→ **DESCRIPTION OF THE TASK**: Return the listing below exactly as it stands. Pictures stay out.

→ **THE DATA**:

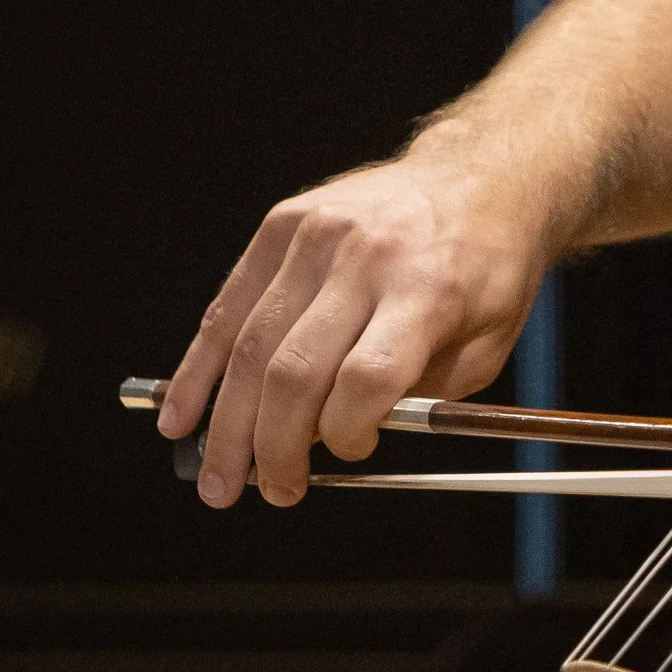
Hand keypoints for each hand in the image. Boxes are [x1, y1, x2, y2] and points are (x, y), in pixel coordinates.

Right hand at [156, 149, 551, 506]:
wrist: (482, 178)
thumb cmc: (489, 270)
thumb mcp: (487, 344)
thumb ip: (419, 397)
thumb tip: (335, 444)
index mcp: (429, 290)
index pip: (366, 379)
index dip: (348, 433)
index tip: (354, 453)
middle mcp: (366, 258)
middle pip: (295, 370)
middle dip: (273, 448)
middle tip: (269, 492)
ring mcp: (317, 236)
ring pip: (250, 345)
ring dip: (226, 424)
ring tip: (218, 479)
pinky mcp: (283, 224)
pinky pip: (230, 306)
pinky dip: (200, 368)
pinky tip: (182, 415)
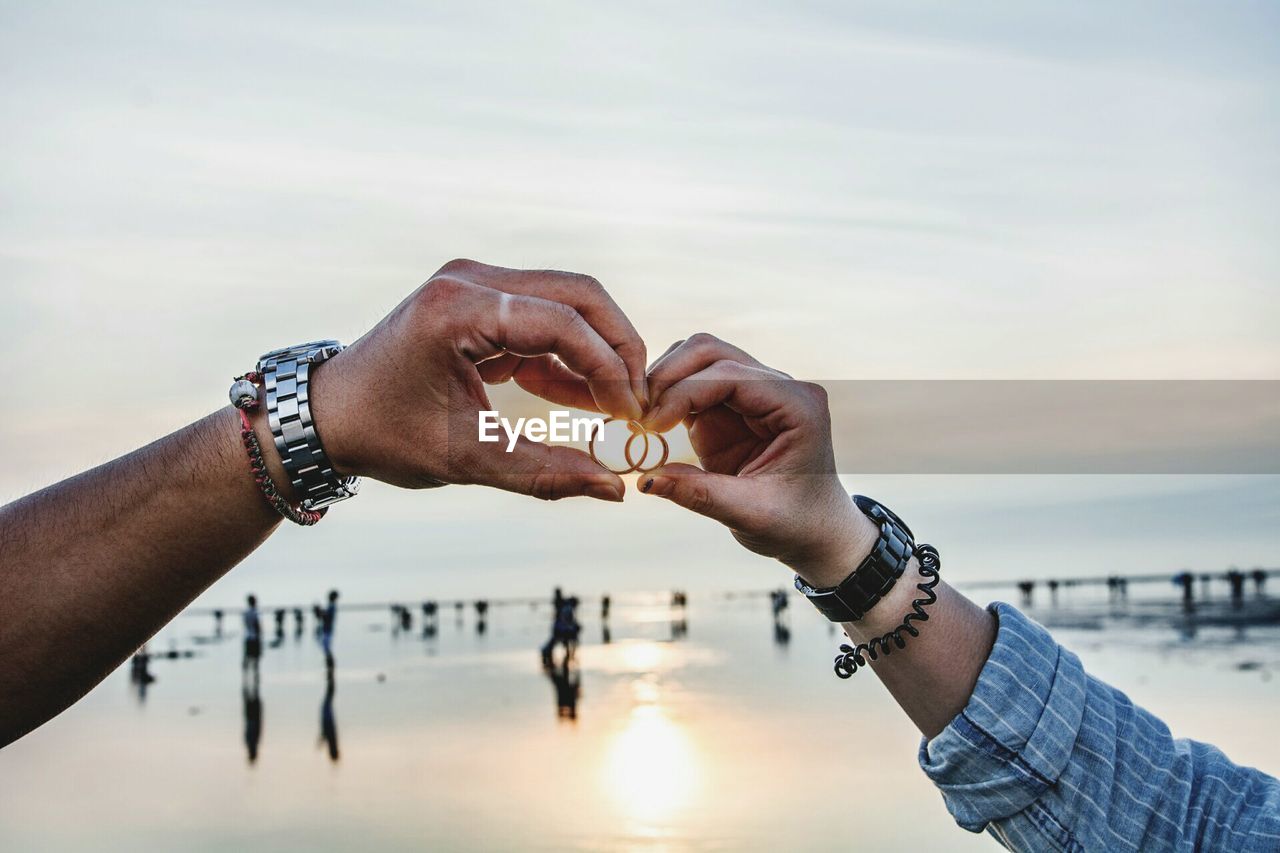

→ **OUTPUT OF THE TASK**:
Hand keypoints for each hand in the image. Boxes are [x1, y1, x2, y2] and points are (x, y), in pixel coordinates.

Right hand at [156, 149, 551, 506]:
wrist: (482, 178)
thumb cmc: (489, 270)
thumb mcp: (487, 344)
thumb ip: (419, 397)
thumb tip: (335, 444)
index mcp: (429, 290)
index pip: (366, 379)
index dip: (348, 433)
index tip: (354, 453)
middle mcp: (366, 258)
middle pip: (295, 370)
middle dip: (273, 448)
middle tip: (269, 492)
ring mcp: (317, 236)
ring pip: (250, 345)
ring dip: (226, 424)
ring tip: (218, 479)
pinky mcp: (283, 224)
pinky pip: (230, 306)
pinky dip: (200, 368)
pinky tip: (182, 415)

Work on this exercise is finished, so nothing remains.